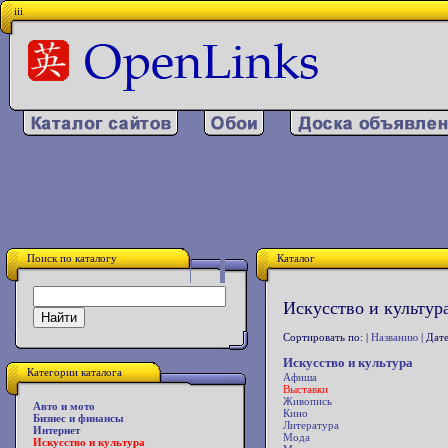
iii
Поиск по каталогу
Каталог
Искусство и культура
Сортировать по: |
Названию
| Дате
Искусство и культура
Категории каталога
Афиша
Выставки
Живопись
Авто и мото
Кино
Бизнес и финансы
Литература
Интернет
Мода
Искусство и культура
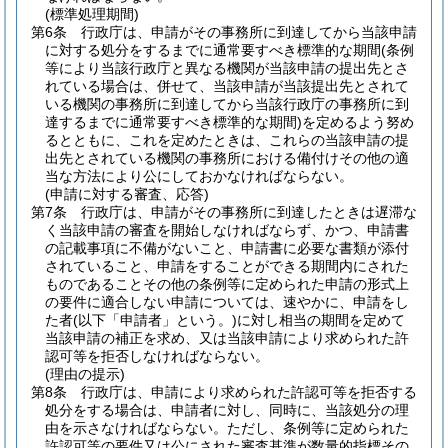
(標準処理期間)
第6条
行政庁は、申請がその事務所に到達してから当該申請
に対する処分をするまでに通常要すべき標準的な期間
(条例
等により当該行政庁と異なる機関が当該申請の提出先とさ
れている場合は、併せて、当該申請が当該提出先とされて
いる機関の事務所に到達してから当該行政庁の事務所に到
達するまでに通常要すべき標準的な期間)
を定めるよう努め
るとともに、これを定めたときは、これらの当該申請の提
出先とされている機関の事務所における備付けその他の適
当な方法により公にしておかなければならない。
(申請に対する審査、応答)
第7条
行政庁は、申請がその事務所に到達したときは遅滞な
く当該申請の審査を開始しなければならず、かつ、申請書
の記載事項に不備がないこと、申請書に必要な書類が添付
されていること、申請をすることができる期間内にされた
ものであることその他の条例等に定められた申請の形式上
の要件に適合しない申請については、速やかに、申請をし
た者
(以下「申請者」という。)
に対し相当の期間を定めて
当該申請の補正を求め、又は当該申請により求められた許
認可等を拒否しなければならない。
(理由の提示)
第8条
行政庁は、申請により求められた許認可等を拒否する
処分をする場合は、申請者に対し、同時に、当該処分の理
由を示さなければならない。
ただし、条例等に定められた
許認可等の要件又は公にされた審査基準が数量的指標その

- _BRIEF_
Scan the records above and show every line in which the word "行政庁は" occurs.

- _TASK SOLUTION_
行政庁は、申請がその事務所に到達してから当該申請
行政庁は、申請がその事務所に到達したときは遅滞な
行政庁は、申請により求められた許認可等を拒否する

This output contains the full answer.